> [TASK TO CARRY OUT] What's wanted is the full listing, reproduced exactly.

> [DATA RECORDS]
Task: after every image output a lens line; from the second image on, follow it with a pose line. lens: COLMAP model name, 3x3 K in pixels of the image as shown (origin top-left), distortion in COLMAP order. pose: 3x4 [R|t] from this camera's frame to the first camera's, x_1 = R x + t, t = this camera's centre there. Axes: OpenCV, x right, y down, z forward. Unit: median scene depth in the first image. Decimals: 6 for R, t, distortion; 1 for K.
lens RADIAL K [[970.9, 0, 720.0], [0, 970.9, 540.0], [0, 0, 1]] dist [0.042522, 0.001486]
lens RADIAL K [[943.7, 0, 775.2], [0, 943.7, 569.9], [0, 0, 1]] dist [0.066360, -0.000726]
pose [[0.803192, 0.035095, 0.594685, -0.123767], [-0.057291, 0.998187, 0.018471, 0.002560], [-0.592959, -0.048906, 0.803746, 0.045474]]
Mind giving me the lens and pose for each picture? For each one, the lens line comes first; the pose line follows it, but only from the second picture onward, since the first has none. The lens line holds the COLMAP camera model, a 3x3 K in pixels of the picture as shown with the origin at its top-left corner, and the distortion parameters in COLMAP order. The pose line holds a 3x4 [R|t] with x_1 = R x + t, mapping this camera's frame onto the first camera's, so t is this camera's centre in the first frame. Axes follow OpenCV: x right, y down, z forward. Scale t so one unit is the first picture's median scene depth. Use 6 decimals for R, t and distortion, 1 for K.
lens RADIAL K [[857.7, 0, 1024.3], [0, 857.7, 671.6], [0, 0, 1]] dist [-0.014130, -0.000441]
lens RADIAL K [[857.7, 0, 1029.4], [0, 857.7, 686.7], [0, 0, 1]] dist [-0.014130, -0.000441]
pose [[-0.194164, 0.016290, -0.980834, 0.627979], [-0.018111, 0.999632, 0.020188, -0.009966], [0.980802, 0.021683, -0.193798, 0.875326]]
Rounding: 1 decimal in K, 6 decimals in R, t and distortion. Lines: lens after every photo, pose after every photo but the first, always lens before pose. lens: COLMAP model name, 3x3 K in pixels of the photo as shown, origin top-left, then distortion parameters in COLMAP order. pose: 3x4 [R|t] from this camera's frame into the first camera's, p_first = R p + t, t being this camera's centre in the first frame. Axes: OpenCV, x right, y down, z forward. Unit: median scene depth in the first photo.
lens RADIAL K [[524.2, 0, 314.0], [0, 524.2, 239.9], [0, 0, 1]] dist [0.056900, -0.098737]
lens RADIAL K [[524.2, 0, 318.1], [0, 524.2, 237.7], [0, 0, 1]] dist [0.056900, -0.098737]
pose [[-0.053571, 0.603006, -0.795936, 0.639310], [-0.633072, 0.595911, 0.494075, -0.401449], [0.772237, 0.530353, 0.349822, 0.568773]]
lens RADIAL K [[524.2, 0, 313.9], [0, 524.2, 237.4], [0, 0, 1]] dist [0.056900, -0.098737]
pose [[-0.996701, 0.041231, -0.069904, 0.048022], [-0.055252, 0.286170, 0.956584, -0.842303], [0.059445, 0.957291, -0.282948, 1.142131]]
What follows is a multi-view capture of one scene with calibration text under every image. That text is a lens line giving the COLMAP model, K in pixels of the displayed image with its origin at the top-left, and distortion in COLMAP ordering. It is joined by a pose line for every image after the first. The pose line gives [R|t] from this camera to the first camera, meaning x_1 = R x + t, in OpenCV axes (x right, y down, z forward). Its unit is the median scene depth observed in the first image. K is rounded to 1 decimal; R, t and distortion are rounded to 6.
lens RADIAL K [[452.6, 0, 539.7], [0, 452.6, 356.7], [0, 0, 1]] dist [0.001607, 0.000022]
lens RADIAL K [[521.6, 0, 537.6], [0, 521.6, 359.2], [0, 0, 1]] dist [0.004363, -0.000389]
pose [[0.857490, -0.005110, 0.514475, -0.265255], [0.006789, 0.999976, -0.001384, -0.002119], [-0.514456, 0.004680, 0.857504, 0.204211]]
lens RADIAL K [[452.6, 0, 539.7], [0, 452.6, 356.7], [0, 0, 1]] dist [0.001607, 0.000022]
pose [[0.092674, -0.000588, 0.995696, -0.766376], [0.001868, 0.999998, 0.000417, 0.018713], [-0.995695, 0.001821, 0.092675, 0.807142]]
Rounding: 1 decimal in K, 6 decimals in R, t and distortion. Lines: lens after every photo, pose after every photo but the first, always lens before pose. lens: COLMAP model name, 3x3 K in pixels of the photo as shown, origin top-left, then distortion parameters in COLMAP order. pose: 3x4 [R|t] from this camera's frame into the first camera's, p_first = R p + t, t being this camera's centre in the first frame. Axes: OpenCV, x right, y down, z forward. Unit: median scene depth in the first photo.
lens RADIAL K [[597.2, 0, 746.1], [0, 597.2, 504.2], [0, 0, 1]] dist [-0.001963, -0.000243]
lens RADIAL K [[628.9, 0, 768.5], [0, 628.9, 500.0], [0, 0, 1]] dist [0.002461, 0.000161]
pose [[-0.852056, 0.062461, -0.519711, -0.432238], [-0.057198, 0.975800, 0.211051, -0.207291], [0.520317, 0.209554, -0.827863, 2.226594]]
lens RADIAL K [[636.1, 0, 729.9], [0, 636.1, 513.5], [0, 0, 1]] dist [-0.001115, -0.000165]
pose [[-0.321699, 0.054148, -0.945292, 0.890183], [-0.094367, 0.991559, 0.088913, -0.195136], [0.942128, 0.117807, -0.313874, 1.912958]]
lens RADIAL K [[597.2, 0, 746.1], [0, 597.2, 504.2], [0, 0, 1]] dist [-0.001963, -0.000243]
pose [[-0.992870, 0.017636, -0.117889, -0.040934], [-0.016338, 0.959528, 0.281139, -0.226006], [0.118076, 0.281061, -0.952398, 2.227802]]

> [ANSWER SECTION]
Task: after every image output a lens line; from the second image on, follow it with a pose line. lens: COLMAP model name, 3x3 K in pixels of the image as shown (origin top-left), distortion in COLMAP order. pose: 3x4 [R|t] from this camera's frame to the first camera's, x_1 = R x + t, t = this camera's centre there. Axes: OpenCV, x right, y down, z forward. Unit: median scene depth in the first image. Decimals: 6 for R, t, distortion; 1 for K.
lens RADIAL K [[970.9, 0, 720.0], [0, 970.9, 540.0], [0, 0, 1]] dist [0.042522, 0.001486]
lens RADIAL K [[943.7, 0, 775.2], [0, 943.7, 569.9], [0, 0, 1]] dist [0.066360, -0.000726]
pose [[0.803192, 0.035095, 0.594685, -0.123767], [-0.057291, 0.998187, 0.018471, 0.002560], [-0.592959, -0.048906, 0.803746, 0.045474]]
Mind giving me the lens and pose for each picture? For each one, the lens line comes first; the pose line follows it, but only from the second picture onward, since the first has none. The lens line holds the COLMAP camera model, a 3x3 K in pixels of the picture as shown with the origin at its top-left corner, and the distortion parameters in COLMAP order. The pose line holds a 3x4 [R|t] with x_1 = R x + t, mapping this camera's frame onto the first camera's, so t is this camera's centre in the first frame. Axes follow OpenCV: x right, y down, z forward. Scale t so one unit is the first picture's median scene depth. Use 6 decimals for R, t and distortion, 1 for K.
lens RADIAL K [[857.7, 0, 1024.3], [0, 857.7, 671.6], [0, 0, 1]] dist [-0.014130, -0.000441]
lens RADIAL K [[857.7, 0, 1029.4], [0, 857.7, 686.7], [0, 0, 1]] dist [-0.014130, -0.000441]
pose [[-0.194164, 0.016290, -0.980834, 0.627979], [-0.018111, 0.999632, 0.020188, -0.009966], [0.980802, 0.021683, -0.193798, 0.875326]]
Rounding: 1 decimal in K, 6 decimals in R, t and distortion. Lines: lens after every photo, pose after every photo but the first, always lens before pose. lens: COLMAP model name, 3x3 K in pixels of the photo as shown, origin top-left, then distortion parameters in COLMAP order. pose: 3x4 [R|t] from this camera's frame into the first camera's, p_first = R p + t, t being this camera's centre in the first frame. Axes: OpenCV, x right, y down, z forward. Unit: median scene depth in the first photo.
lens RADIAL K [[524.2, 0, 314.0], [0, 524.2, 239.9], [0, 0, 1]] dist [0.056900, -0.098737]
lens RADIAL K [[524.2, 0, 318.1], [0, 524.2, 237.7], [0, 0, 1]] dist [0.056900, -0.098737]
pose [[-0.053571, 0.603006, -0.795936, 0.639310], [-0.633072, 0.595911, 0.494075, -0.401449], [0.772237, 0.530353, 0.349822, 0.568773]]
lens RADIAL K [[524.2, 0, 313.9], [0, 524.2, 237.4], [0, 0, 1]] dist [0.056900, -0.098737]
pose [[-0.996701, 0.041231, -0.069904, 0.048022], [-0.055252, 0.286170, 0.956584, -0.842303], [0.059445, 0.957291, -0.282948, 1.142131]]
What follows is a multi-view capture of one scene with calibration text under every image. That text is a lens line giving the COLMAP model, K in pixels of the displayed image with its origin at the top-left, and distortion in COLMAP ordering. It is joined by a pose line for every image after the first. The pose line gives [R|t] from this camera to the first camera, meaning x_1 = R x + t, in OpenCV axes (x right, y down, z forward). Its unit is the median scene depth observed in the first image. K is rounded to 1 decimal; R, t and distortion are rounded to 6.
lens RADIAL K [[452.6, 0, 539.7], [0, 452.6, 356.7], [0, 0, 1]] dist [0.001607, 0.000022]
lens RADIAL K [[521.6, 0, 537.6], [0, 521.6, 359.2], [0, 0, 1]] dist [0.004363, -0.000389]
pose [[0.857490, -0.005110, 0.514475, -0.265255], [0.006789, 0.999976, -0.001384, -0.002119], [-0.514456, 0.004680, 0.857504, 0.204211]]
lens RADIAL K [[452.6, 0, 539.7], [0, 452.6, 356.7], [0, 0, 1]] dist [0.001607, 0.000022]
pose [[0.092674, -0.000588, 0.995696, -0.766376], [0.001868, 0.999998, 0.000417, 0.018713], [-0.995695, 0.001821, 0.092675, 0.807142]]
Rounding: 1 decimal in K, 6 decimals in R, t and distortion. Lines: lens after every photo, pose after every photo but the first, always lens before pose. lens: COLMAP model name, 3x3 K in pixels of the photo as shown, origin top-left, then distortion parameters in COLMAP order. pose: 3x4 [R|t] from this camera's frame into the first camera's, p_first = R p + t, t being this camera's centre in the first frame. Axes: OpenCV, x right, y down, z forward. Unit: median scene depth in the first photo.
lens RADIAL K [[597.2, 0, 746.1], [0, 597.2, 504.2], [0, 0, 1]] dist [-0.001963, -0.000243]
lens RADIAL K [[628.9, 0, 768.5], [0, 628.9, 500.0], [0, 0, 1]] dist [0.002461, 0.000161]
pose [[-0.852056, 0.062461, -0.519711, -0.432238], [-0.057198, 0.975800, 0.211051, -0.207291], [0.520317, 0.209554, -0.827863, 2.226594]]
lens RADIAL K [[636.1, 0, 729.9], [0, 636.1, 513.5], [0, 0, 1]] dist [-0.001115, -0.000165]
pose [[-0.321699, 0.054148, -0.945292, 0.890183], [-0.094367, 0.991559, 0.088913, -0.195136], [0.942128, 0.117807, -0.313874, 1.912958]]
lens RADIAL K [[597.2, 0, 746.1], [0, 597.2, 504.2], [0, 0, 1]] dist [-0.001963, -0.000243]
pose [[-0.992870, 0.017636, -0.117889, -0.040934], [-0.016338, 0.959528, 0.281139, -0.226006], [0.118076, 0.281061, -0.952398, 2.227802]]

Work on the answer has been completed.